> Records for the exercise

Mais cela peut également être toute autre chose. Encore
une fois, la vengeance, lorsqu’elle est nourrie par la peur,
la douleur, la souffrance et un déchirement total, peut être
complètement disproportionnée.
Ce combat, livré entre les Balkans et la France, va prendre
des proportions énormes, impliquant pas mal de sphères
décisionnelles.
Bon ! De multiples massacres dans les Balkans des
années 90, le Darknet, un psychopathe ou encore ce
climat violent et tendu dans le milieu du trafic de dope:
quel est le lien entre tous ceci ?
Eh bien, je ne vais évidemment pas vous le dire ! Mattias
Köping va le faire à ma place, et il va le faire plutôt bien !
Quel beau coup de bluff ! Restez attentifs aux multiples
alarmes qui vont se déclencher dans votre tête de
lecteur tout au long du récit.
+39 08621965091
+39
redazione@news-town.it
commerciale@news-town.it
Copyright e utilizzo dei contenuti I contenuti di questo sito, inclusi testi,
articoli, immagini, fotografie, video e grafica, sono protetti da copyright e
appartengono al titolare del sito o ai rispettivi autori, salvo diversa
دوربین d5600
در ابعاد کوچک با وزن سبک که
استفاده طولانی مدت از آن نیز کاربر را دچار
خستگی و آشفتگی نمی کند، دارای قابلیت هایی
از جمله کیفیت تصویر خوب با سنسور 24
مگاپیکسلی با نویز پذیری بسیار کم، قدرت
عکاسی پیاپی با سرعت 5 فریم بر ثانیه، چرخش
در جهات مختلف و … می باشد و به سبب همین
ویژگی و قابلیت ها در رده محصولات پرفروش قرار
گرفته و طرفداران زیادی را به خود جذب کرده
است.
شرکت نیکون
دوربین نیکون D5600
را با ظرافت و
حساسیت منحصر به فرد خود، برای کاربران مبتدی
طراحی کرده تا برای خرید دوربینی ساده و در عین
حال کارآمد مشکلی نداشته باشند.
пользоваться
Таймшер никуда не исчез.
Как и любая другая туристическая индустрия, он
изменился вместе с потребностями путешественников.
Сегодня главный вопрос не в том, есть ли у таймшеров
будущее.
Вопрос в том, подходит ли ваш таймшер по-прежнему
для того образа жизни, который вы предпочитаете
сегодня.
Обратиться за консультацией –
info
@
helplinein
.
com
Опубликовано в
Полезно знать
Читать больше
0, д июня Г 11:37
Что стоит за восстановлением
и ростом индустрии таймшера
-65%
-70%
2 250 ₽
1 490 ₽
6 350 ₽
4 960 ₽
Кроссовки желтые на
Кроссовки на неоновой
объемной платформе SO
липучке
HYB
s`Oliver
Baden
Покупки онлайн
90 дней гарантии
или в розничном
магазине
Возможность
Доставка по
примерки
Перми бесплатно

--

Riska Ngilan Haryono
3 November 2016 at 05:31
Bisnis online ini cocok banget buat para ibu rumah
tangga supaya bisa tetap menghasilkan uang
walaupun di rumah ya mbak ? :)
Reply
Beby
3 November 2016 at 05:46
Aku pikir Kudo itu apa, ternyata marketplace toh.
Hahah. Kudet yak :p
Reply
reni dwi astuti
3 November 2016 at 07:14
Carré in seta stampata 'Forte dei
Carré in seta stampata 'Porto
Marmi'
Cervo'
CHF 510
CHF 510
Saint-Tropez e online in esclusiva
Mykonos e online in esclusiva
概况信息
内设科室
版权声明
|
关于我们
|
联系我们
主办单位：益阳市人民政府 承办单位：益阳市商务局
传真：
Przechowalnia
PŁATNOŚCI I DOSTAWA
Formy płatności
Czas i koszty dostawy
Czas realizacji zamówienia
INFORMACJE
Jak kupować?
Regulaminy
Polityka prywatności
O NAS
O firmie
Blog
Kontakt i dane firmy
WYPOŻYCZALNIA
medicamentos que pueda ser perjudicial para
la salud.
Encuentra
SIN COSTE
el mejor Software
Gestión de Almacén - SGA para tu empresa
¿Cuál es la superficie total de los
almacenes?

--

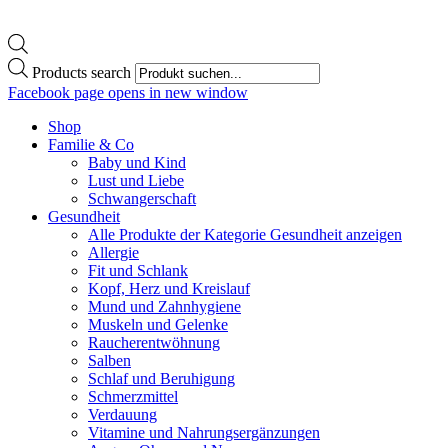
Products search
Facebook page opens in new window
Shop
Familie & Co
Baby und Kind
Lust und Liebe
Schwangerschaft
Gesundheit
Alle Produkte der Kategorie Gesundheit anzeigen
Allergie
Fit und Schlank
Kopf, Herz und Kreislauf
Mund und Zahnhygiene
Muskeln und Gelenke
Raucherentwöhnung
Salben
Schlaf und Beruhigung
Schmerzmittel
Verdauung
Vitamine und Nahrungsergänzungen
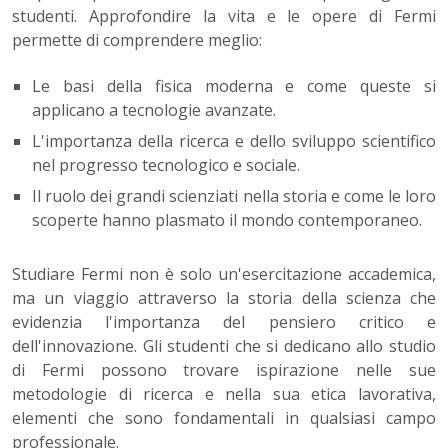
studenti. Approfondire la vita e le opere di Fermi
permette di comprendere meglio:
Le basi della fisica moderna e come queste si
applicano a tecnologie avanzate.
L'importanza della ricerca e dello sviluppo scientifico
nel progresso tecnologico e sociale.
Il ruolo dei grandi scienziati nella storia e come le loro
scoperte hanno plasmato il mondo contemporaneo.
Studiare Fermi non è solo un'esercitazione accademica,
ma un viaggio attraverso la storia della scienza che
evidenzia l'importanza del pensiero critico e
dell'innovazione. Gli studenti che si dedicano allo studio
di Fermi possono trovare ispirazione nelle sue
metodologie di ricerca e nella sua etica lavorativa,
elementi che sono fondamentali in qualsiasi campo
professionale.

> The problem
Find each line in the rows above that contains the string "Czas", and copy those lines out. Count a match only when the capitalization is the same.

> Solution to the problem
Czas i koszty dostawy
Czas realizacji zamówienia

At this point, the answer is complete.